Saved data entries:

^^^^^^^^

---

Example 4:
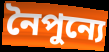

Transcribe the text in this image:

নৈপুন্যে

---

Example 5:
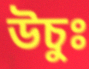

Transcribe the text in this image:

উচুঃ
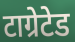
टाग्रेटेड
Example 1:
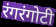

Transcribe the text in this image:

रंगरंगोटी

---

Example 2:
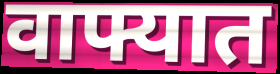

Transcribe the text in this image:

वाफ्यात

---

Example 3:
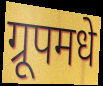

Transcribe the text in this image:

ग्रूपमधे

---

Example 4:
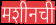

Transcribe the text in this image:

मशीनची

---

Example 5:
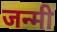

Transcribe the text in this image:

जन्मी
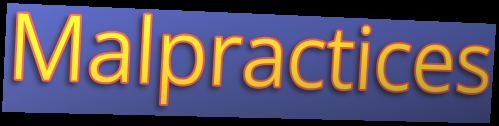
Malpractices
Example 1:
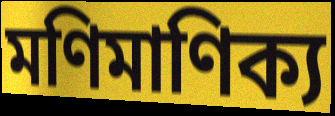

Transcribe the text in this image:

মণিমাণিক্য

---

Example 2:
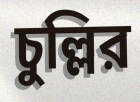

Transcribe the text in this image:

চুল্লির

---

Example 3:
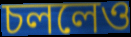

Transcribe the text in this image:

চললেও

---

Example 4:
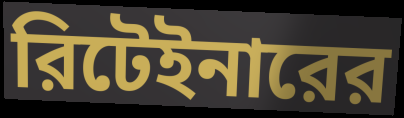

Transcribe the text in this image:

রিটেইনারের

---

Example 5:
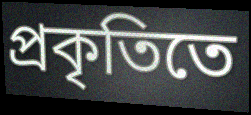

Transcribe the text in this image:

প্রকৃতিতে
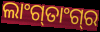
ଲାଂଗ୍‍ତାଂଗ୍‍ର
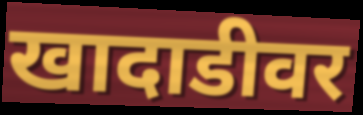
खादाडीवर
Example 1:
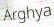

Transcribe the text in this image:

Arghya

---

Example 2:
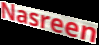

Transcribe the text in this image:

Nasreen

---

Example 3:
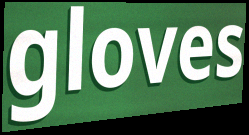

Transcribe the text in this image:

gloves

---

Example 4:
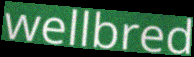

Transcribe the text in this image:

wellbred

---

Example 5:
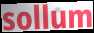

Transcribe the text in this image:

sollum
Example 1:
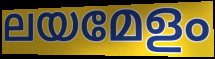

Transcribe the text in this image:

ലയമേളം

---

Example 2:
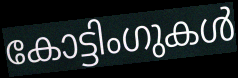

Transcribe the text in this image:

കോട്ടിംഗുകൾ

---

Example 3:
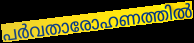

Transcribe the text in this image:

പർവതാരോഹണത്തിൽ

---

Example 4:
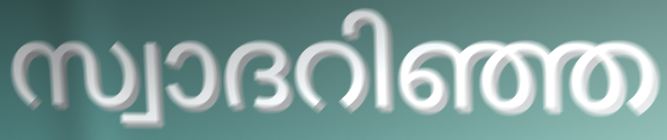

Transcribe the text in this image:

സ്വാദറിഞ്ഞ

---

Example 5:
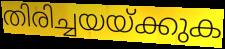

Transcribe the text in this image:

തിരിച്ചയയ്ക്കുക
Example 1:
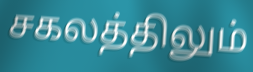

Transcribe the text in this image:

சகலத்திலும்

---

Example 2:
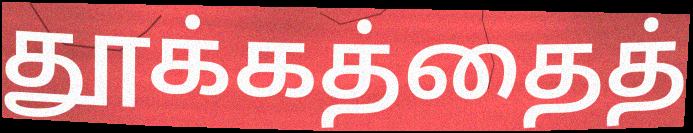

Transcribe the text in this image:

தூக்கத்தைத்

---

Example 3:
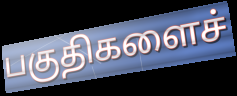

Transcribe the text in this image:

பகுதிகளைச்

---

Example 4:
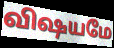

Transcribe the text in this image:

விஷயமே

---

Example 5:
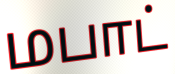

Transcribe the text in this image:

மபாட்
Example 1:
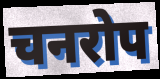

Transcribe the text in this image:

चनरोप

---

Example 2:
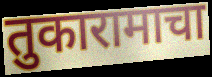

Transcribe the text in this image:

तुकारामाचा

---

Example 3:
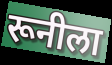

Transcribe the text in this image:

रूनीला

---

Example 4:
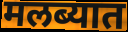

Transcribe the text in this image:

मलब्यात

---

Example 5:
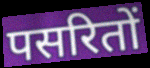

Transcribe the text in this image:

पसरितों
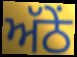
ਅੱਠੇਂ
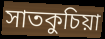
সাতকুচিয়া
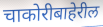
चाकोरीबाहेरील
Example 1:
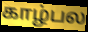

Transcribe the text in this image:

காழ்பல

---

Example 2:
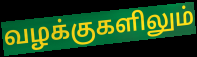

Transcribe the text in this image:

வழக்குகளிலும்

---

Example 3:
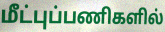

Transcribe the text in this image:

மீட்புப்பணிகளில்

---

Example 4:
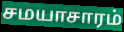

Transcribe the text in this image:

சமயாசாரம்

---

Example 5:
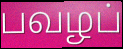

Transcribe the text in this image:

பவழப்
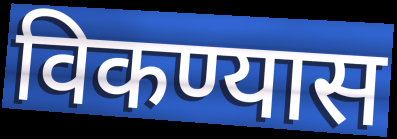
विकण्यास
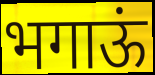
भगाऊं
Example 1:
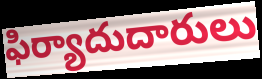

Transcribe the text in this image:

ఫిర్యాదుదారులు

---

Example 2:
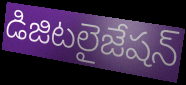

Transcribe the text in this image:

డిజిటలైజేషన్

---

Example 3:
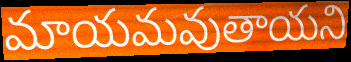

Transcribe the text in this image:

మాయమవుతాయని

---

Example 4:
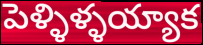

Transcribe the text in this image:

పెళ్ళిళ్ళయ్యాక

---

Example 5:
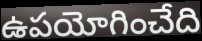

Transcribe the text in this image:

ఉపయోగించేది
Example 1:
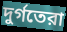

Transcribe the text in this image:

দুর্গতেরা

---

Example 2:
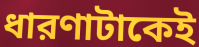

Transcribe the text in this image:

^^^^^^^^

The problem: Reproduce the data in full. Do not carry over any picture.

Finished exercise:
---

Example 4:

Transcribe the text in this image:

নৈপুন্যে

---

Example 5:

Transcribe the text in this image:

উচুঃ
टाग्रेटेड
Example 1:

Transcribe the text in this image:

रंगरंगोटी

---

Example 2:

Transcribe the text in this image:

वाफ्यात

---

Example 3:

Transcribe the text in this image:

ग्रूपमधे

---

Example 4:

Transcribe the text in this image:

मशीनची

---

Example 5:

Transcribe the text in this image:

जन्मी
Malpractices
Example 1:

Transcribe the text in this image:

মণিমাণিক্য

---

Example 2:

Transcribe the text in this image:

চুল্লির

---

Example 3:

Transcribe the text in this image:

চললেও

---

Example 4:

Transcribe the text in this image:

রিটেইনারের

---

Example 5:

Transcribe the text in this image:

প্রকৃতিতে
ଲାଂଗ୍‍ତାଂଗ୍‍ର
खादाडीवर
Example 1:

Transcribe the text in this image:

Arghya

---

Example 2:

Transcribe the text in this image:

Nasreen

---

Example 3:

Transcribe the text in this image:

gloves

---

Example 4:

Transcribe the text in this image:

wellbred

---

Example 5:

Transcribe the text in this image:

sollum
Example 1:

Transcribe the text in this image:

ലയമേളം

---

Example 2:

Transcribe the text in this image:

കോട്ടിംഗുകൾ

---

Example 3:

Transcribe the text in this image:

പർവതാരോഹണത്തിൽ

---

Example 4:

Transcribe the text in this image:

സ്വാദറിഞ്ഞ

---

Example 5:

Transcribe the text in this image:

തിരിച്ചയയ്ക്കുക
Example 1:

Transcribe the text in this image:

சகலத்திலும்

---

Example 2:

Transcribe the text in this image:

தூக்கத்தைத்

---

Example 3:

Transcribe the text in this image:

பகுதிகளைச்

---

Example 4:

Transcribe the text in this image:

விஷயமே

---

Example 5:

Transcribe the text in this image:

மபாட்
Example 1:

Transcribe the text in this image:

चनरोप

---

Example 2:

Transcribe the text in this image:

तुकारामाचा

---

Example 3:

Transcribe the text in this image:

रूनीला

---

Example 4:

Transcribe the text in this image:

मलब्यात

---

Example 5:

Transcribe the text in this image:

पसरितों
ਅੱਠੇਂ
সাতকুচিয়া
चाकोरीबाहेरील
Example 1:

Transcribe the text in this image:

காழ்பல

---

Example 2:

Transcribe the text in this image:

வழக்குகளிலும்

---

Example 3:

Transcribe the text in this image:

மீட்புப்பணிகளில்

---

Example 4:

Transcribe the text in this image:

சமயாசாரம்

---

Example 5:

Transcribe the text in this image:

பவழப்
विकण्यास
भगाऊं
Example 1:

Transcribe the text in this image:

ఫిర్యాదుదారులు

---

Example 2:

Transcribe the text in this image:

డిజిటలైజేషన్

---

Example 3:

Transcribe the text in this image:

మాయమవుతాయని

---

Example 4:

Transcribe the text in this image:

పెళ్ళిళ్ళయ్యాక

---

Example 5:

Transcribe the text in this image:

ఉపయోగించేది
Example 1:

Transcribe the text in this image:

দুর্গতেরা

---

Example 2:

Transcribe the text in this image:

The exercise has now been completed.